A new study reveals that 70 per cent of women diagnosed with a common type of early stage breast cancer can skip chemotherapy in their treatment.
The ground-breaking research was presented at the American Society of Clinical Oncology in Chicago on Sunday.
A decade-long study revealed that women who take a cancer recurrence gene test and yield results of low or intermediate risk of cancer recurrence – which effects more than 85,000 women a year – can forego chemotherapy altogether, according to CNN.
New research reveals that women who score low to intermediate (0 to 25) on a breast cancer recurrence test can be sparred chemotherapy, according to new study shared Sunday

Previously only women who scored between 0 to 10 were exempt The ground-breaking decade-long study was shared American Society of Clinical Oncology in Chicago on Sunday
‘I’m delighted. I’ve been worried for a long time about unnecessary treatment for cancer, and unnecessary side effects from chemotherapy,’ Dr. Otis Brawley, the chief medical and scientific officer for the American Cancer Society who was not part of the study, said.
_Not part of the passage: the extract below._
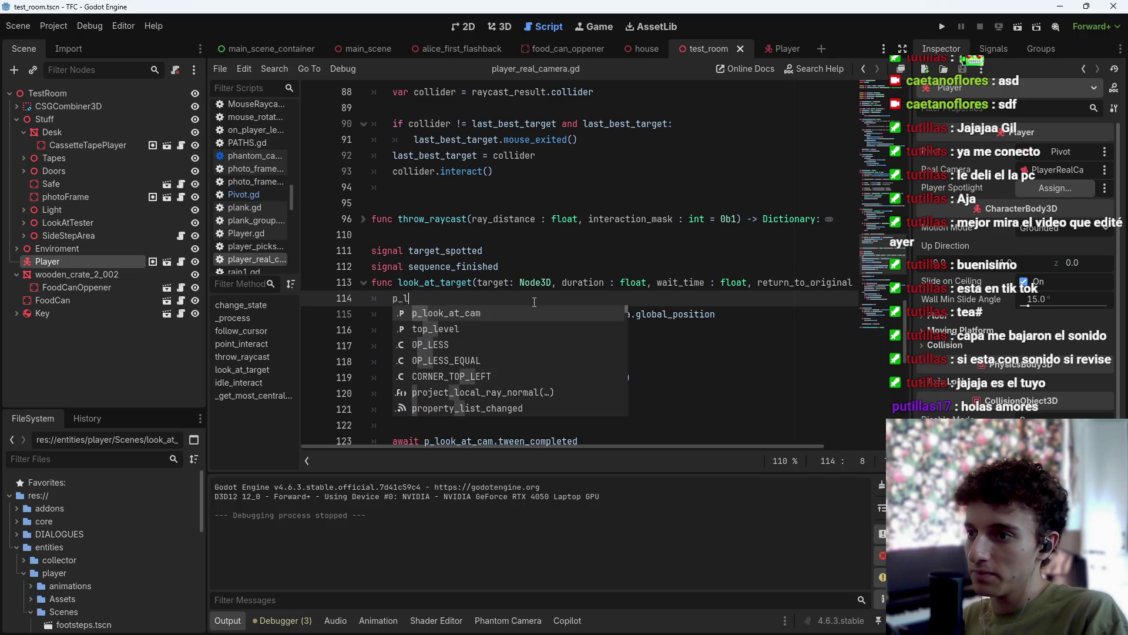
{"action": "key", "text": "Return"}
{"action": "type", "text": ".rep"}
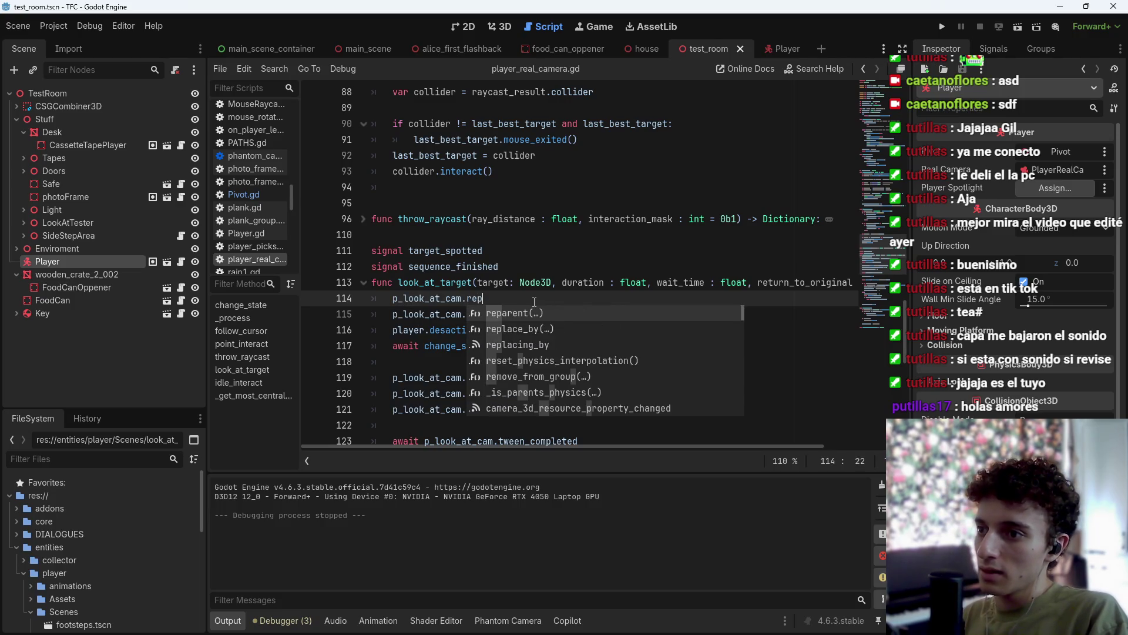
{"action": "key", "text": "Return"}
‘Now with these genomic tests, we are finding that we have multiple types of breast cancer, perhaps several dozen and we are being able to tailor our therapies to the type of breast cancer every woman has,’ Brawley added.
The results are a part of the largest breast cancer treatment trial ever conducted, according to the Washington Post.
The trail started in 2006 enrolled more than 10,000 women in the US and five other countries diagnosed with early-stage breast cancer and followed their progress through post-surgery treatment.
‘We have been waiting for these results for years. They are going to change treatment and remove uncertainty for women making decisions,’ Allison Kurian, an oncologist at Stanford University who was not involved in the trial said.
The findings were published in the New England Journal of Medicine.
Breast cancer is the most common cancer to affect women across the globe.

The research will affect more than 85,000 women who fall into the low and intermediate breast cancer recurrence demographic each year
The new research affects women who are estrogen-sensitive, test negative for HER2 and have early stage tumors below five centimeters that have not spread to lymph nodes.
They also have a score between 11 and 25 on the Oncotype DX Breast Recurrence Score test, a test that measures cancer recurrence.
‘What that test does is look at 21 different genes to see if each is turned on or off and then if it is over-expressed or not. So we have two yes-no answers for each gene. It looks at all 21 of those answers and gives that cancer a recurrent score between 0 and 100,’ Brawley said to CNN.
Previously, only women with scores between 0 to 10 could skip chemotherapy.
The new research now exempts women with scores between 11 to 25 from chemotherapy as well, unless they are premenopausal.
The study followed women with intermediate score between 11 to 25 who opted for endocrine (hormone) therapy and others who were treated with endocrine therapy as well as chemotherapy.
After years of follow up, their results were nearly identical with women who received hormone therapy yielding a 93.9 per cent survival rate and those with both therapies a 93.8 per cent survival rate.
‘These findings, showing no benefit from receiving chemotherapy plus hormone therapy for most patients in this intermediate-risk group, will go a long way to support oncologists and patients in decisions about the best course of treatment,’ Dr. Jeffrey Abrams, associate director of the National Cancer Institute’s Cancer Therapy Evaluation Program, said in a statement.